The vast majority of cases of alternating hemiplegic of childhood (AHC) are likely caused by pathogenic variants in ATP1A3. In one cohort of patients who presented with AHC, pathogenic variants in ATP1A3 were identified in 98 out of 105 patients; the majority of these variants (90/93) were confirmed as de novo (Yang et al. 2019. PubMed ID: 30891744). In the same study, four asymptomatic parents and one proband with a milder phenotype were identified as harboring mosaic pathogenic variants in multiple tissue types.

This test is performed using Next-Gen sequencing with additional Sanger sequencing as necessary.

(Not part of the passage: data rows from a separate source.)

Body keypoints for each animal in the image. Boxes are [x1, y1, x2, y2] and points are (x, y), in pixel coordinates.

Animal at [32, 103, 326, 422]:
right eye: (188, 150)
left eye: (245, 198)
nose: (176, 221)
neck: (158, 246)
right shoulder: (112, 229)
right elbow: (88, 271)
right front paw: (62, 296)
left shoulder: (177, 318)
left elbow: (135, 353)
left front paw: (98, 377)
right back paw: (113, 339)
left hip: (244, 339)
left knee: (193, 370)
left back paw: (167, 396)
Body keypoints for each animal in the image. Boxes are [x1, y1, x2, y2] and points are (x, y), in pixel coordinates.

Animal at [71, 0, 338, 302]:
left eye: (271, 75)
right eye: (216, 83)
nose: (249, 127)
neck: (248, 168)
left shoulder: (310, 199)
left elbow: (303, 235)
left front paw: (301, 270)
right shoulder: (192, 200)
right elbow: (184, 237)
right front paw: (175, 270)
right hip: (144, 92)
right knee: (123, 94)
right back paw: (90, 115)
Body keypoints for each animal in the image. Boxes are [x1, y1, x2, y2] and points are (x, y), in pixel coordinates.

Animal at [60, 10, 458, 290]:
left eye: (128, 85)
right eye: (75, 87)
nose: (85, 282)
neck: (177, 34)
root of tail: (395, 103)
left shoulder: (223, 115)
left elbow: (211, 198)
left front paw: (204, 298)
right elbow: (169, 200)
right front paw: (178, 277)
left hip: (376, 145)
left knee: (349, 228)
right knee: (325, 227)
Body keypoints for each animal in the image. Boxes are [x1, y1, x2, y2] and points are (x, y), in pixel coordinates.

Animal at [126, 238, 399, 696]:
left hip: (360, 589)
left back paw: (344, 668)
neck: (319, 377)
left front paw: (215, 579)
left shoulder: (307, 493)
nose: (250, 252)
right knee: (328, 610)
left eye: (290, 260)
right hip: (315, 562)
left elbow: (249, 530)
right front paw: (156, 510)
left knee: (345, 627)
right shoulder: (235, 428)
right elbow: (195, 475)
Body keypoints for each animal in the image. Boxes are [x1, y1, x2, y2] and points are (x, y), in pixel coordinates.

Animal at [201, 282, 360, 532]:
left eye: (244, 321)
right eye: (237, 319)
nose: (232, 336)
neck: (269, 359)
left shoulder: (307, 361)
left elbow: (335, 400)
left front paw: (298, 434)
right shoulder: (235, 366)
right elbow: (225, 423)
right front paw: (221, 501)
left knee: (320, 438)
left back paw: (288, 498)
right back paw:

This panel provides 100% coverage of all coding exons of the genes plus 10 bases of flanking noncoding DNA in all available transcripts along with other non-coding regions in which pathogenic variants have been identified at PreventionGenetics or reported elsewhere. We define coverage as ≥20X NGS reads or Sanger sequencing. PGnome panels typically provide slightly increased coverage over the PGxome equivalent. PGnome sequencing panels have the added benefit of additional analysis and reporting of deep intronic regions (where applicable).

Dependent on the sequencing backbone selected for this testing, discounted reflex testing to any other similar backbone-based test is available (i.e., PGxome panel to whole PGxome; PGnome panel to whole PGnome).

This test is currently not validated to identify repeat expansions in the CAG repeat region of CACNA1A; CAG repeat expansions in this region have been primarily associated with spinocerebellar ataxia 6 (Ishikawa et al. 1997. PubMed ID: 9311738).